• [MATERIAL FOR THIS TASK]

-- -- --

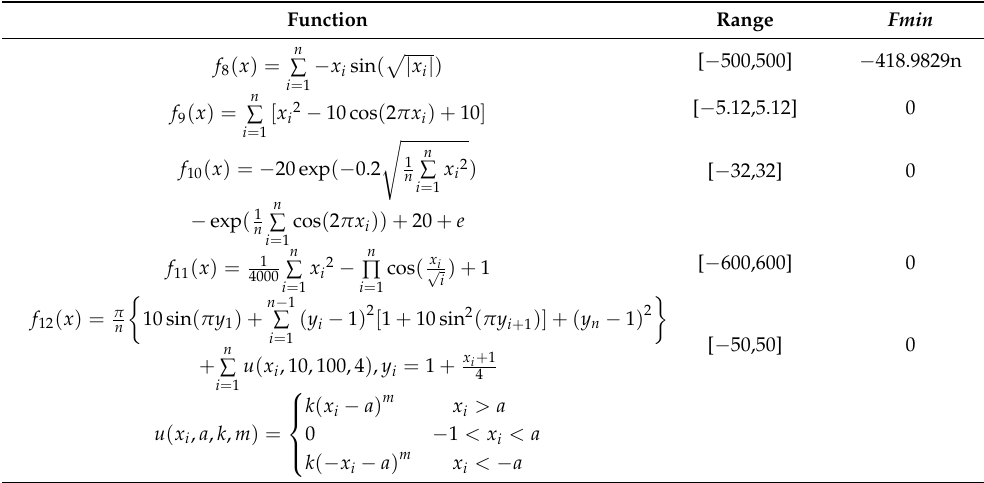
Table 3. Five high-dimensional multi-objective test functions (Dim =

-- -- --

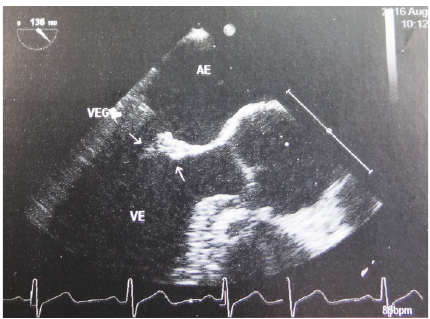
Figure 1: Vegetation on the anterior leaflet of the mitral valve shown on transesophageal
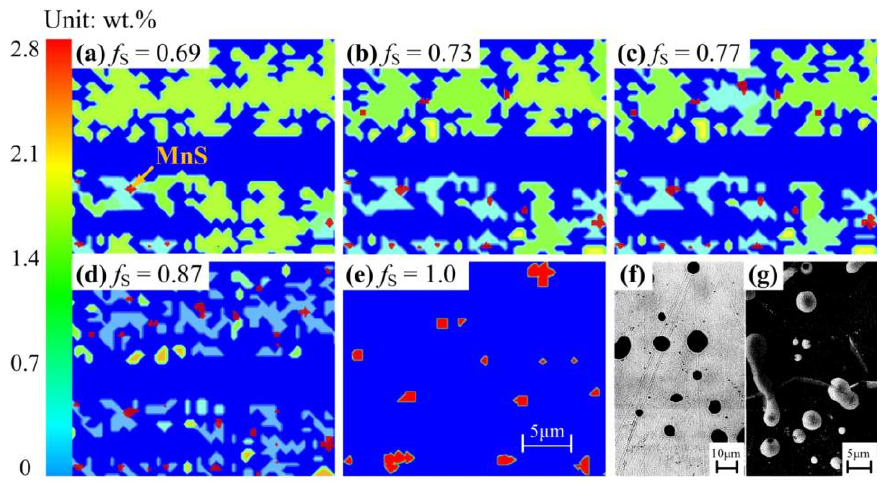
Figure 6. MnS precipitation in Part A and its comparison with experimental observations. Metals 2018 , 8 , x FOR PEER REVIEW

-- -- --

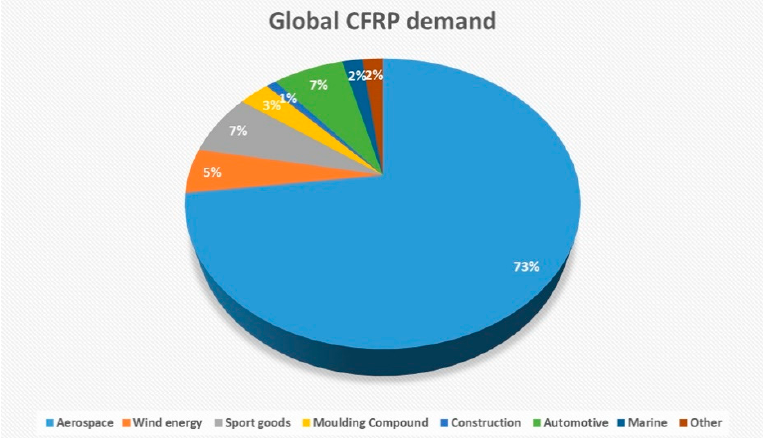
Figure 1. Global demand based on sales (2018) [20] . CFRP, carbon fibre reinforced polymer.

-- -- --

• [BRIEF] Could you report how many lines of the entries include the word "Figure"? Only the number is needed.

• [REPLY] 3